------ EXTRACTED INFORMATION

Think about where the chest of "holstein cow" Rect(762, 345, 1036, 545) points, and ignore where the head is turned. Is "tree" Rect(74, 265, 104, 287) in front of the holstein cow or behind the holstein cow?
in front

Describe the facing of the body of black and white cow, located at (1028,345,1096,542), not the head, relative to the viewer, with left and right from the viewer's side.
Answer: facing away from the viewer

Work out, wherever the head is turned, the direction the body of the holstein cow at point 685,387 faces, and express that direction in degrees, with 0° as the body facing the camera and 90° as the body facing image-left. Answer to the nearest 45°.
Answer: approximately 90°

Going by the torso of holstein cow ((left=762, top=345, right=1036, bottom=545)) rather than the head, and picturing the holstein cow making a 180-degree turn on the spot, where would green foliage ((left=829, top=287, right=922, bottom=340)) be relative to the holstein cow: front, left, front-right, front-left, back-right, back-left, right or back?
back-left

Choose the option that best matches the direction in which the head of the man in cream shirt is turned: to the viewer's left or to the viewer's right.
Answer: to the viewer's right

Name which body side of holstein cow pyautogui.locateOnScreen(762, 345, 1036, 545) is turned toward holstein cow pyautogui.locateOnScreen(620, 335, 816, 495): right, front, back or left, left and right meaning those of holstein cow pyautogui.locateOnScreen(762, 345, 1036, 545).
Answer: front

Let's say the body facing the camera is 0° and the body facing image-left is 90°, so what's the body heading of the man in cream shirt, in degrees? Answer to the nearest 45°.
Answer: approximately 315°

------------

Reproduce verbatim the stretch of the items from the line containing "Let's say the" through the end of the items.

__RESULT FOR THIS TASK__.
Let's say the body facing the camera is 0° and the body facing image-left is 90°, so what's the body heading of the man in cream shirt, in degrees? Answer to the nearest 45°.
Answer: approximately 315°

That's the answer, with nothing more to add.